WORK ORDER » For the string "labels", search the entries below and copy every line where it appears.

DATA PROVIDED »

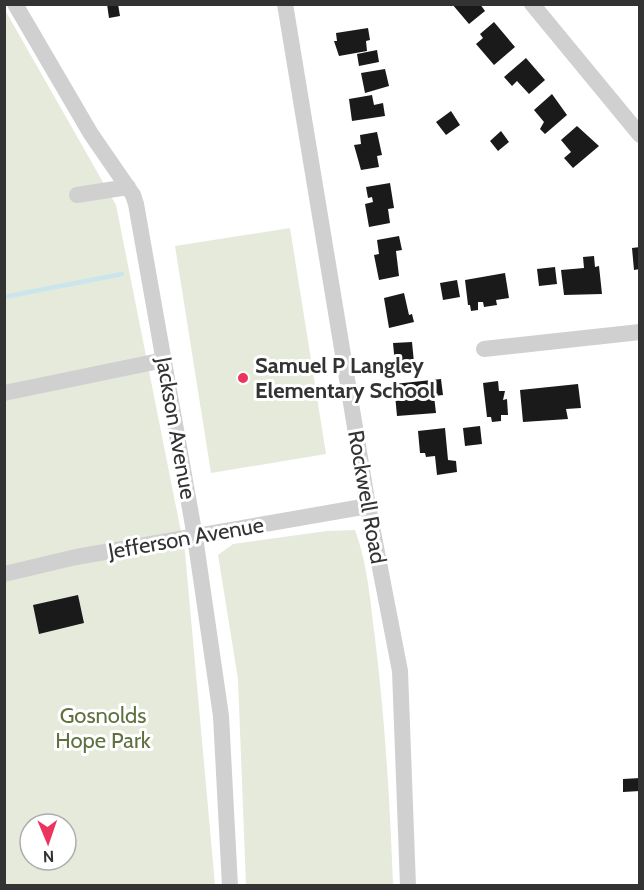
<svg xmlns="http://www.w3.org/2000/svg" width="644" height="890" font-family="Cabin,sans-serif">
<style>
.green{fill:#e5eadb;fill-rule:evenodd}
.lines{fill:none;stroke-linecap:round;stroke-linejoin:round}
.stream{stroke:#cbe5ed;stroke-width:4.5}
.building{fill:#1a1a1a}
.minor{stroke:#d0d0d0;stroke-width:16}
.poi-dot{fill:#eb345e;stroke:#fff;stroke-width:2}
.labels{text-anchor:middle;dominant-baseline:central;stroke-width:6;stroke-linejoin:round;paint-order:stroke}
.poi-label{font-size:22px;font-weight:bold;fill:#333;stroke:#fff;text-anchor:start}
.street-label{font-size:22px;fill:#333;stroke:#fff}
.park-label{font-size:22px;fill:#5e713e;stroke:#fff}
</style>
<rect width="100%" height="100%" fill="#fff"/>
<path class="green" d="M5 10 116 205 185 552 215 885H5ZM30 824H66V860H30Z
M290 228 326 454 211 473 175 246Z
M355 530C368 565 370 601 375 638 385 720 390 803 393 885H246L238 679 218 555 233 544 327 531Z"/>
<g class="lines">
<path class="stream" d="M4 297 122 274"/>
</g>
<path class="building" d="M107 4H118L120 16 109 18Z
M452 4H480L485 11 469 24Z
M494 22 515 47 494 65 476 44 483 38 480 34Z
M368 28 370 40 366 41 367 51 339 56 334 41H337L336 33Z
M377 50 379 62 359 66 357 54Z
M526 58 545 80 529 94 517 81 512 86 504 77Z
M385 69 389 86 365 93 361 73Z
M552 94 567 115 545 134 540 129 544 122 534 110Z
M372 95 374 105 383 103 385 116 352 121 349 99Z
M451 111 460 125 446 135 436 122Z
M577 126 599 146 573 168 564 158 571 152 561 140Z
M501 131 509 142 498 151 490 141Z
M377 132 382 155 377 156 379 167 361 170 354 145 361 144 360 135Z
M390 183 394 208 388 209 390 223 369 227 365 204 373 202 372 197 368 198 366 187Z
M399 236 402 250 396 251 399 276 379 280 374 255 379 254 377 240Z
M640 247V269L634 270 632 248Z
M594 256 595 267 599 266 602 294 564 295 561 270 584 268 583 257Z
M555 267 557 284 539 286 537 269Z
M505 273 509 298 496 300 497 305 484 307 483 302H478V310L471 311 470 305H468L465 280Z
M457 280 460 297 443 300 440 283Z
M404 293 409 315 412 314 414 322 389 328 384 298Z
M412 342 415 373 396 375 393 343Z
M441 379 443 395 434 396 436 413 397 416 394 384Z
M498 381 499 391H505L503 400 507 399 508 415H501V421L492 422 491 417H487L483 383Z
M578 384 581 408 566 409 568 419 523 422 520 390Z
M480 426 482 444 465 446 463 428Z
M445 428 448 460 456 461 457 472 437 475 435 456 426 457 425 453H420L418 431Z
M78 595 84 623 39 634 33 605Z
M640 778V791L623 792V779Z"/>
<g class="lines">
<path class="minor" d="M15 4 91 134 133 195 136 204 195 537 221 716 230 886
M285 4 368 506 400 671 408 886
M532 4 640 135
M77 195 128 187
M484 349 640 332
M4 393 164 360
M4 574 76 557 368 506"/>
</g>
<circle class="poi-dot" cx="243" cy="378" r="6"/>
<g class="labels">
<g class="poi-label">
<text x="255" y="365">Samuel P Langley<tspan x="255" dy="25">Elementary School</tspan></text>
</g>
<g class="street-label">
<text transform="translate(176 428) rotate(80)">Jackson Avenue</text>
<text transform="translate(367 497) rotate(80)">Rockwell Road</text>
<text transform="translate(186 538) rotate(-10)">Jefferson Avenue</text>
</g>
<g class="park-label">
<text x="103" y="715">Gosnolds<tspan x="103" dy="25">Hope Park</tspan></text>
</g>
</g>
<rect width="644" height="890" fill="none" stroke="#333333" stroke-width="12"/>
<g transform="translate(48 842) rotate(178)"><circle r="28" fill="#ffffff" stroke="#adadad" stroke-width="1.5"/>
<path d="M0-4.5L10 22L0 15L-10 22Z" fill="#eb345e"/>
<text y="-9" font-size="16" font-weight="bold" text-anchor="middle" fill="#333333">N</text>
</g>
</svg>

REPLY TO THE EXERCISE »
.labels{text-anchor:middle;dominant-baseline:central;stroke-width:6;stroke-linejoin:round;paint-order:stroke}
<g class="labels">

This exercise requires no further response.